--- Task statement ---
In the material below, find the line containing "right knee: (382, 501)" and the line containing "left back paw: (518, 587)", then reproduce exactly both of them and every line between, and nothing else.

--- Records for this task ---
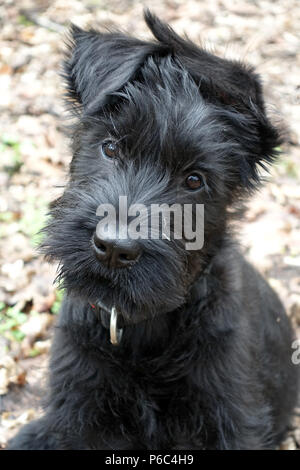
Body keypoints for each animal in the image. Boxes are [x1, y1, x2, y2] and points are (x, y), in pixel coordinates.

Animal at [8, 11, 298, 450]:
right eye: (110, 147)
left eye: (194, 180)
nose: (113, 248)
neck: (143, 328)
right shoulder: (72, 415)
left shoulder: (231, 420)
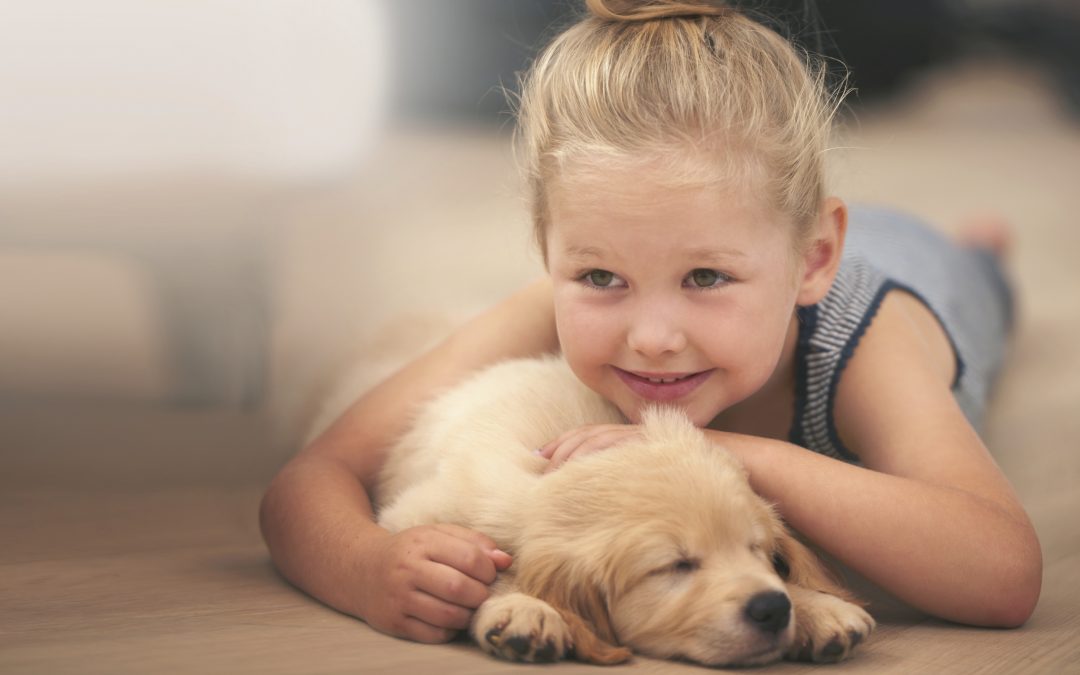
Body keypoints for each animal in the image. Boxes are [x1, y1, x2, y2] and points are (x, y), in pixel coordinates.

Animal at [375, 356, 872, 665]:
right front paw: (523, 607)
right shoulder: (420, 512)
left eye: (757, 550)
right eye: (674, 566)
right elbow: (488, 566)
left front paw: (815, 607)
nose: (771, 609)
==
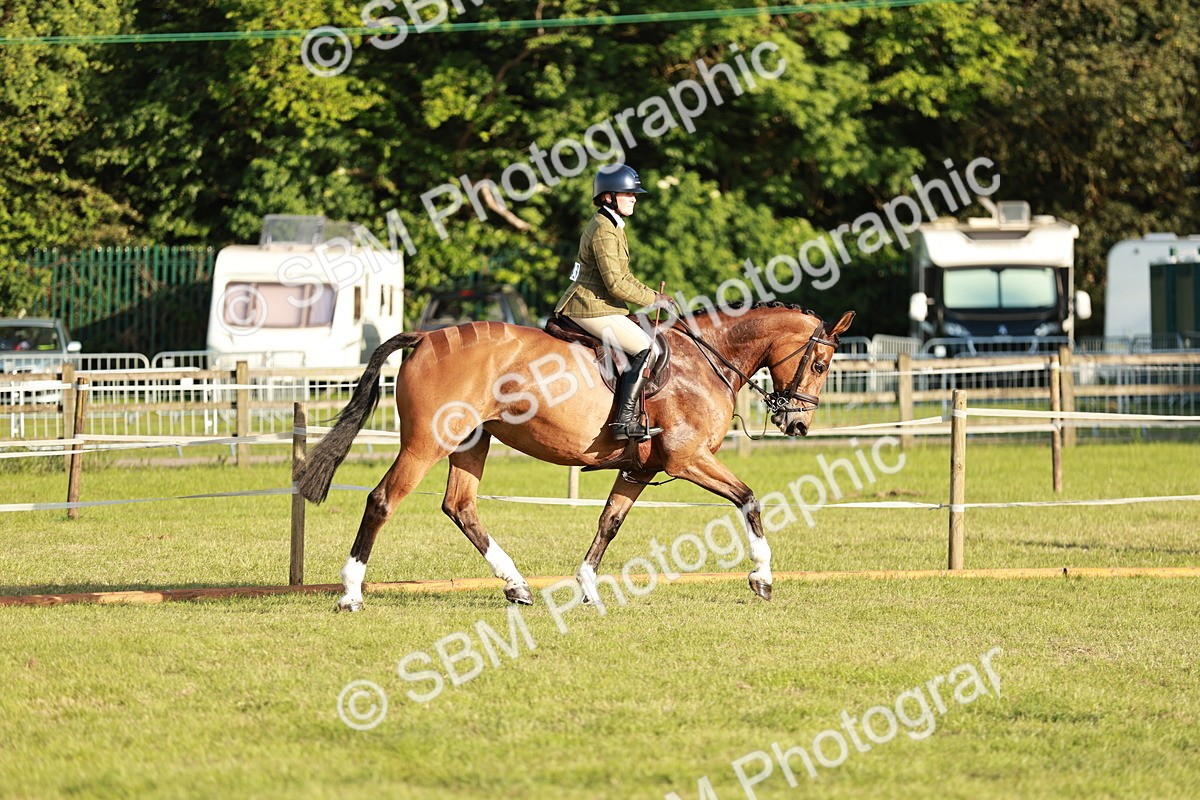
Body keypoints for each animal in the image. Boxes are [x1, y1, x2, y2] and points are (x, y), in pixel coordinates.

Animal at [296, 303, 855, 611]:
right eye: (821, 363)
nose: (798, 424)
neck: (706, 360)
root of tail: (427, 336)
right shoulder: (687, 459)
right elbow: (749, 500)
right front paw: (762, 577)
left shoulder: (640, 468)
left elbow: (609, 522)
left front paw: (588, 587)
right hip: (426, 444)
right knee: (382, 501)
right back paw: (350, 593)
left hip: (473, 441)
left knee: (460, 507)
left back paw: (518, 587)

--- Expected output ---
right knee: (382, 501)
right back paw: (350, 593)
left hip: (473, 441)
left knee: (460, 507)
left back paw: (518, 587)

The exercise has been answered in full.